I get lost. Often. But that is pretty much the only bad thing that ever happens to me. Given how violent and unpredictable the world is, I feel pretty lucky-graced, even -- that the worst that happens to me is usually my own fault for not paying close enough attention to directions or maps or my surroundings.
No bombs, no explosions, no checkpoints, no specter of violence looming right out of sight.
I cannot imagine the terror of war, even after spending the majority of my conscious life around people in active opposition to war. My father, the late Phil Berrigan, fought in World War II. He was a field decorated lieutenant. My dad did not talk about "The War" much. By the time we kids came along in the 1970s and 1980s, a lot had happened in his life since fighting in Europe. He became a priest, a peace and civil rights activist, a practitioner of nonviolence, a husband and finally a father. But that experience, of carrying and wielding a gun, was never far from the center of his mind as he fully committed himself to working for peace and justice.

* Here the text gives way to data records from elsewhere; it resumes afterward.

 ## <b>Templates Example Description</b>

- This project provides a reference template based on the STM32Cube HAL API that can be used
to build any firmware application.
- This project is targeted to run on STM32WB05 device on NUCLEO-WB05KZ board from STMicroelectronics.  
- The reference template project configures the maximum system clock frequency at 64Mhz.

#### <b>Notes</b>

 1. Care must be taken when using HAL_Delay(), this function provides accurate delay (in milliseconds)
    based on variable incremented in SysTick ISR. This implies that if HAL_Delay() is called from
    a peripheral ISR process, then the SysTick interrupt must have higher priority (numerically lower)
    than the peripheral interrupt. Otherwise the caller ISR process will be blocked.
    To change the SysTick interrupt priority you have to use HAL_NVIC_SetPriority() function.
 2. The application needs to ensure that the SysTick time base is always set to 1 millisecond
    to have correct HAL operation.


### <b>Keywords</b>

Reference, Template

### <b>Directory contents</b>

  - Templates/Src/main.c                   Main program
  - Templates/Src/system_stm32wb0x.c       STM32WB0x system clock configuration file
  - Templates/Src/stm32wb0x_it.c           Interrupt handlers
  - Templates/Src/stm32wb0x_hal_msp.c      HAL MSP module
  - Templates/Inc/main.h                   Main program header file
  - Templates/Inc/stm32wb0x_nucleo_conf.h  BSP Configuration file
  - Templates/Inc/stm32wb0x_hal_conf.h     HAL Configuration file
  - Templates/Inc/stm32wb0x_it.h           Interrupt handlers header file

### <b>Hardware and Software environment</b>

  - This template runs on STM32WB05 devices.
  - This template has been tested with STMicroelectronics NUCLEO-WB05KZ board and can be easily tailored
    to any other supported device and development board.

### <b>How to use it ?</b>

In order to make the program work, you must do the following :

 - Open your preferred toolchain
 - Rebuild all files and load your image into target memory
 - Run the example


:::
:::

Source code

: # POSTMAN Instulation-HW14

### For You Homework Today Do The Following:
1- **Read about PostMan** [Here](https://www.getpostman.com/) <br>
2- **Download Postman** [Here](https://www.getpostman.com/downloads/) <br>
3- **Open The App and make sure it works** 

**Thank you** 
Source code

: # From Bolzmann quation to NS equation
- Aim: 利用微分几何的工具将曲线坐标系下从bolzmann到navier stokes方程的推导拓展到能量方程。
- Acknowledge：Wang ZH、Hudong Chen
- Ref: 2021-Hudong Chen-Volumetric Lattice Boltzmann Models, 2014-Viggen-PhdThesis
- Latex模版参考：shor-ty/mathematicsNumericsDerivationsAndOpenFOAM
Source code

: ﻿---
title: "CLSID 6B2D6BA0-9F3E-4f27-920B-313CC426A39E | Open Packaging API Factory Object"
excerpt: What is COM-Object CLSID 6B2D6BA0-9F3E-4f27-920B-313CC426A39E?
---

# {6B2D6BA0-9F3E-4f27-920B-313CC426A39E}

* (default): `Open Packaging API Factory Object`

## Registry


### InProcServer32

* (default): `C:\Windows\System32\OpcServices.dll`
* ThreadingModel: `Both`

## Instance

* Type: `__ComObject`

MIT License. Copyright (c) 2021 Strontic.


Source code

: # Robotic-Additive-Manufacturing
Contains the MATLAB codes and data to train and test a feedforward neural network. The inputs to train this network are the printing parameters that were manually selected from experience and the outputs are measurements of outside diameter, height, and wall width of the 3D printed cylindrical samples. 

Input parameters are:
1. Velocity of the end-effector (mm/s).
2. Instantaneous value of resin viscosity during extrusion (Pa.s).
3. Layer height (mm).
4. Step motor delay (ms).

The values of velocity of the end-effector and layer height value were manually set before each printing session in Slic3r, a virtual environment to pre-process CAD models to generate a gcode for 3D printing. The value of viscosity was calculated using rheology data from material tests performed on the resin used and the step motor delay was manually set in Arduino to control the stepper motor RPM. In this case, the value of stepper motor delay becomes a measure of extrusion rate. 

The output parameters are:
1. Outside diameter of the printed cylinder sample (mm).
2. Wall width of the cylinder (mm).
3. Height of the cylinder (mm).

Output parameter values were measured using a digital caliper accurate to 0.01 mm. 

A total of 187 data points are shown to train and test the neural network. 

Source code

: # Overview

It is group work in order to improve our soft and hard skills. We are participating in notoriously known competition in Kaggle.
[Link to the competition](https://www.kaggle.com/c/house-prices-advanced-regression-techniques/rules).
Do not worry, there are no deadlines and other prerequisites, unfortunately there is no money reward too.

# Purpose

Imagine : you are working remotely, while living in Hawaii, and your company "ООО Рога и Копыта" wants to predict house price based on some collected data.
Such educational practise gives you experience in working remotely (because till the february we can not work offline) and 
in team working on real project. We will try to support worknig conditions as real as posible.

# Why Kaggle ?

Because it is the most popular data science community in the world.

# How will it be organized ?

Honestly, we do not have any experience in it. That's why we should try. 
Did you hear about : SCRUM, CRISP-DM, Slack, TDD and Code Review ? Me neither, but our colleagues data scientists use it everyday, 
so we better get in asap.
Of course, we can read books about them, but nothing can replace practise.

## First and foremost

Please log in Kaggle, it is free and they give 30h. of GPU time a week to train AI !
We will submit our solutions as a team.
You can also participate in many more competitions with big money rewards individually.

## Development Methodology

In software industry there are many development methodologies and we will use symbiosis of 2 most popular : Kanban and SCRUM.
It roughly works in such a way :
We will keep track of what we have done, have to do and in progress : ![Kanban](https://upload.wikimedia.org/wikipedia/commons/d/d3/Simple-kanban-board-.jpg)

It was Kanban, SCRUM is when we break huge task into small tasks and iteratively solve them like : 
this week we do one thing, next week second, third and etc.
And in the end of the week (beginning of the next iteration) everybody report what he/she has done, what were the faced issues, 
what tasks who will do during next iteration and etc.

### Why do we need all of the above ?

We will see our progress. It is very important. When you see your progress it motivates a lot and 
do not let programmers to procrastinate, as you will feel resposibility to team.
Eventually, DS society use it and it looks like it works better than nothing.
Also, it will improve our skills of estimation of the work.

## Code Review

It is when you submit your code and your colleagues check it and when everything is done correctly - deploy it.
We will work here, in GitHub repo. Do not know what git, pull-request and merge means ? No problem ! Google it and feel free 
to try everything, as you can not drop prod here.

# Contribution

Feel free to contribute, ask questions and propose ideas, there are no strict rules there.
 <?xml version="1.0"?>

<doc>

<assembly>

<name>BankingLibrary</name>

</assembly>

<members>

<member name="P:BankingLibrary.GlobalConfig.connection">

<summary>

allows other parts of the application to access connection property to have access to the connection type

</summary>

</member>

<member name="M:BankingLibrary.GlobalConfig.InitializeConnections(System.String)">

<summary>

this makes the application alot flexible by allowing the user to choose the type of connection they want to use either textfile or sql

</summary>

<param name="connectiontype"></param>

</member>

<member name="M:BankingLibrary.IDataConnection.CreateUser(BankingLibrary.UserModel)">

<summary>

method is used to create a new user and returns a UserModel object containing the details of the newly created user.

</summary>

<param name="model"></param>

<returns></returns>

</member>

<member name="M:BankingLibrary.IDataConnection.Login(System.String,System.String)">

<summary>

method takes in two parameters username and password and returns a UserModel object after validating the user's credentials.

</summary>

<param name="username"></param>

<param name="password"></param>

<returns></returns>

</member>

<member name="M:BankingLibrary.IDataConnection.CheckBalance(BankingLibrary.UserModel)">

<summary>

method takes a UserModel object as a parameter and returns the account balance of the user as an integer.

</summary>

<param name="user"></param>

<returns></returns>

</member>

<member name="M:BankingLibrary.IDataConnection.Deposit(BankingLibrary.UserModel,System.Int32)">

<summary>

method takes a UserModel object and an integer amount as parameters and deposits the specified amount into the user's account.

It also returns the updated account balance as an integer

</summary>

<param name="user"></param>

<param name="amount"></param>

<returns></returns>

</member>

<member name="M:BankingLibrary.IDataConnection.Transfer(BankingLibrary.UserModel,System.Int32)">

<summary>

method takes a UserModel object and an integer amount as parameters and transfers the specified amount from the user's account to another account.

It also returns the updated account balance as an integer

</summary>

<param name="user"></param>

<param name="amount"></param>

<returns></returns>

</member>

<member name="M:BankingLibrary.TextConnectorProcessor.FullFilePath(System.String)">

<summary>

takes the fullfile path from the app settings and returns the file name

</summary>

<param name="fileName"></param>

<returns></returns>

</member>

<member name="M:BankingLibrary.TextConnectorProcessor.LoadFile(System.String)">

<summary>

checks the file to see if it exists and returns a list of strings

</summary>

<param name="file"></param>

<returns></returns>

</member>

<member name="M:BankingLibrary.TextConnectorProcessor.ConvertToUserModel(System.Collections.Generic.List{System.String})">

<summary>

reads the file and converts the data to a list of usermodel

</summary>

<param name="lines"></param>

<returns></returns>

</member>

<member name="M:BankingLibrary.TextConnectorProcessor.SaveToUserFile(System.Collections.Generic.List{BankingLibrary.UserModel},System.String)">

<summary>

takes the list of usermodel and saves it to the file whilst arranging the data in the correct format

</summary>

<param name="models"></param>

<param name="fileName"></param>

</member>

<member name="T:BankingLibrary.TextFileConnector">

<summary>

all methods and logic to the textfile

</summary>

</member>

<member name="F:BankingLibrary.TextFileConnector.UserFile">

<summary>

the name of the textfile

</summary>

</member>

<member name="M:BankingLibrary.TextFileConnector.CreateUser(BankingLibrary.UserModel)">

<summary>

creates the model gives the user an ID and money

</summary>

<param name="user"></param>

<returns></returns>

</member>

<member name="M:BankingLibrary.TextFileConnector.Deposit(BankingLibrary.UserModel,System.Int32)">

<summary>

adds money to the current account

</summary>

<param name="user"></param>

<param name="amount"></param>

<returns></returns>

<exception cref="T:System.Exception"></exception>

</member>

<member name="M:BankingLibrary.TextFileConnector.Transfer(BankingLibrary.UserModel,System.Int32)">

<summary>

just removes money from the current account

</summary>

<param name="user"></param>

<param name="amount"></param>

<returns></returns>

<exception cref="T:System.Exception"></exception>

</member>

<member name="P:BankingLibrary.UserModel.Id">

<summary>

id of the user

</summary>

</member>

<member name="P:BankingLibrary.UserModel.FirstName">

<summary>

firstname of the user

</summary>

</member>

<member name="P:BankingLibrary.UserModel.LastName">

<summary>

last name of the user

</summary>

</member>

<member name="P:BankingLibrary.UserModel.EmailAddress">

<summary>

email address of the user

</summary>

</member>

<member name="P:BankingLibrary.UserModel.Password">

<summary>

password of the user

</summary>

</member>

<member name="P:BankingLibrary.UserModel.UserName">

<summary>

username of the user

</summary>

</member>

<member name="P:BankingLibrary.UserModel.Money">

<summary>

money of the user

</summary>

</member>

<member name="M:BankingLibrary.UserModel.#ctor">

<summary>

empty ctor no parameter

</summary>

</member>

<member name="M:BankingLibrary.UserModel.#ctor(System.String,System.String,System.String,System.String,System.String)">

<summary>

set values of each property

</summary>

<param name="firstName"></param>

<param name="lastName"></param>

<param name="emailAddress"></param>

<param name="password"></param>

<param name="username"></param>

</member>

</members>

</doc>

I cannot imagine the pain and dislocation of torture or indefinite detention or solitary confinement. It is as remote as fiction, even after working for the last five years for the closure of Guantanamo, justice for the victims of the war on terror, accountability for the architects of these policies, and an end to a regime of brutality meted out by both the Bush and Obama administrations.

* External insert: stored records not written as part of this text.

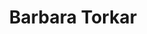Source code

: ---
SICRIS: null
draft: false
fixName: barbara_torkar
lab: null
labPos: null
location: null
mailInfo: barbara.torkar@fri.uni-lj.si
officeHours: null
profName: Barbara Torkar
profTitle: Knjižnica
telephoneInfo: null
title: Barbara Torkar
---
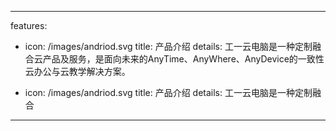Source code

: ---

features:
  - icon: /images/andriod.svg
    title: 产品介绍
    details: 工一云电脑是一种定制融合云产品及服务，是面向未来的AnyTime、AnyWhere、AnyDevice的一致性云办公与云教学解决方案。

  - icon: /images/andriod.svg
    title: 产品介绍
    details: 工一云电脑是一种定制融合

---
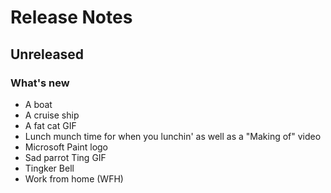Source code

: # Release Notes

## Unreleased

### What's new

- A boat
- A cruise ship
- A fat cat GIF
- Lunch munch time for when you lunchin' as well as a "Making of" video
- Microsoft Paint logo
- Sad parrot Ting GIF
- Tingker Bell
- Work from home (WFH)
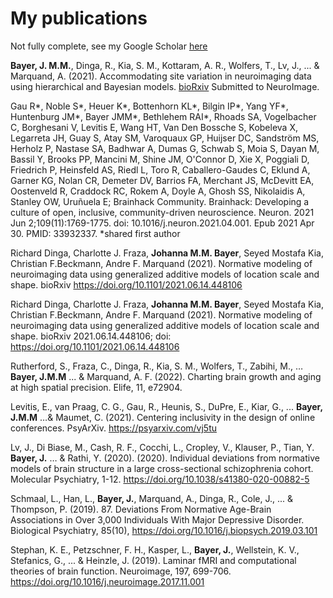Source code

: # My publications

Not fully complete, see my Google Scholar [here](https://scholar.google.com/citations?user=04r_fUkAAAAJ&hl=en&authuser=1)


**Bayer, J. M.M.**, Dinga, R., Kia, S. M., Kottaram, A. R., Wolfers, T., Lv, J., ... & Marquand, A.
(2021). Accommodating site variation in neuroimaging data using hierarchical and Bayesian models. [bioRxiv](https://www.biorxiv.org/content/biorxiv/early/2021/02/10/2021.02.09.430363.full.pdf.) Submitted to NeuroImage.

Gau R*, Noble S*, Heuer K*, Bottenhorn KL*, Bilgin IP*, Yang YF*, Huntenburg JM*, Bayer JMM*, Bethlehem RAI*, Rhoads SA, Vogelbacher C, Borghesani V, Levitis E, Wang HT, Van Den Bossche S, Kobeleva X, Legarreta JH, Guay S, Atay SM, Varoquaux GP, Huijser DC, Sandström MS, Herholz P, Nastase SA, Badhwar A, Dumas G, Schwab S, Moia S, Dayan M, Bassil Y, Brooks PP, Mancini M, Shine JM, O'Connor D, Xie X, Poggiali D, Friedrich P, Heinsfeld AS, Riedl L, Toro R, Caballero-Gaudes C, Eklund A, Garner KG, Nolan CR, Demeter DV, Barrios FA, Merchant JS, McDevitt EA, Oostenveld R, Craddock RC, Rokem A, Doyle A, Ghosh SS, Nikolaidis A, Stanley OW, Uruñuela E; Brainhack Community. Brainhack: Developing a culture of open, inclusive, community-driven neuroscience. Neuron. 2021 Jun 2;109(11):1769-1775. doi: 10.1016/j.neuron.2021.04.001. Epub 2021 Apr 30. PMID: 33932337.
*shared first author

Richard Dinga, Charlotte J. Fraza, **Johanna M.M. Bayer**, Seyed Mostafa Kia, Christian F.Beckmann, Andre F. Marquand (2021). Normative modeling of neuroimaging data using generalized additive models of location scale and shape. bioRxiv <https://doi.org/10.1101/2021.06.14.448106>

Richard Dinga, Charlotte J. Fraza, **Johanna M.M. Bayer**, Seyed Mostafa Kia, Christian F.Beckmann, Andre F. Marquand (2021). Normative modeling of neuroimaging data using generalized additive models of location scale and shape. bioRxiv 2021.06.14.448106; doi: <https://doi.org/10.1101/2021.06.14.448106>

Rutherford, S., Fraza, C., Dinga, R., Kia, S. M., Wolfers, T., Zabihi, M., … **Bayer, J.M.M** ... & Marquand, A. F. (2022). Charting brain growth and aging at high spatial precision. Elife, 11, e72904.

Levitis, E., van Praag, C. G., Gau, R., Heunis, S., DuPre, E., Kiar, G., ... **Bayer, J.M.M** …& Maumet, C. (2021). Centering inclusivity in the design of online conferences. PsyArXiv. <https://psyarxiv.com/vj5tu>

Lv, J., Di Biase, M., Cash, R. F., Cocchi, L., Cropley, V., Klauser, P., Tian, Y. **Bayer, J.** … & Rathi, Y. (2020). (2020). Individual deviations from normative models of brain structure in a large cross-sectional schizophrenia cohort. Molecular Psychiatry, 1-12. <https://doi.org/10.1038/s41380-020-00882-5>

Schmaal, L., Han, L., **Bayer, J.**, Marquand, A., Dinga, R., Cole, J., ... & Thompson, P. (2019). 87. Deviations From Normative Age-Brain Associations in Over 3,000 Individuals With Major Depressive Disorder. Biological Psychiatry, 85(10), <https://doi.org/10.1016/j.biopsych.2019.03.101>

Stephan, K. E., Petzschner, F. H., Kasper, L., **Bayer, J.**, Wellstein, K. V., Stefanics, G., ... & Heinzle, J. (2019). Laminar fMRI and computational theories of brain function. Neuroimage, 197, 699-706.
<https://doi.org/10.1016/j.neuroimage.2017.11.001>
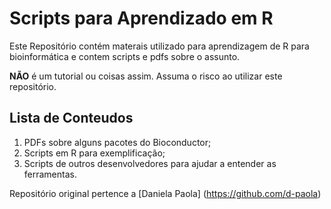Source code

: # Scripts para Aprendizado em R

Este Repositório contém materais utilizado para aprendizagem de R para bioinformática e contem scripts e pdfs sobre o assunto.

**NÃO** é um tutorial ou coisas assim. Assuma o risco ao utilizar este repositório.

## Lista de Conteudos

1. PDFs sobre alguns pacotes do Bioconductor;
2. Scripts em R para exemplificação;
3. Scripts de outros desenvolvedores para ajudar a entender as ferramentas.

Repositório original pertence a [Daniela Paola] (https://github.com/d-paola)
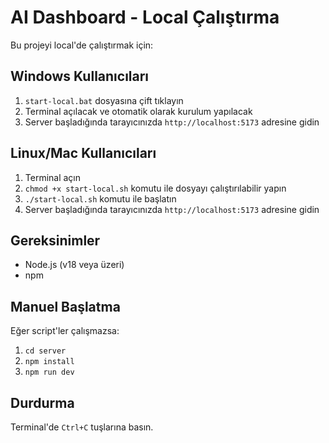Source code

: 
# AI Dashboard - Local Çalıştırma

Bu projeyi local'de çalıştırmak için:

## Windows Kullanıcıları
1. `start-local.bat` dosyasına çift tıklayın
2. Terminal açılacak ve otomatik olarak kurulum yapılacak
3. Server başladığında tarayıcınızda `http://localhost:5173` adresine gidin

## Linux/Mac Kullanıcıları
1. Terminal açın
2. `chmod +x start-local.sh` komutu ile dosyayı çalıştırılabilir yapın
3. `./start-local.sh` komutu ile başlatın
4. Server başladığında tarayıcınızda `http://localhost:5173` adresine gidin

## Gereksinimler
- Node.js (v18 veya üzeri)
- npm

## Manuel Başlatma
Eğer script'ler çalışmazsa:
1. `cd server` 
2. `npm install`
3. `npm run dev`

## Durdurma
Terminal'de `Ctrl+C` tuşlarına basın.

So, I am going to Washington to stand with Veterans for Peace (VFP), to offer nonviolence training and support in the memory of my father -- who like the men and women of VFP turned the horror and burden of war into the responsibility and joy of working for peace. I will be there too, in the name of those at Guantanamo and Bagram and other U.S. administered detention facilities -- victims of this new era of war and terror. And finally, I will be there so that the next generation can grow up unscathed by war and violence.
I get lost. But communities like Veterans for Peace help me to find my way. The road to Washington, DC is known to many of us. I hope many of you will make the trip. Come to DC on December 16th. Come again on January11th-- Witness Against Torture's Day of Action: No Torture, No Bagram, No GITMO, No More.
We must continue to work together towards the future we want to see. But maybe you should ask someone else if you need help on directions.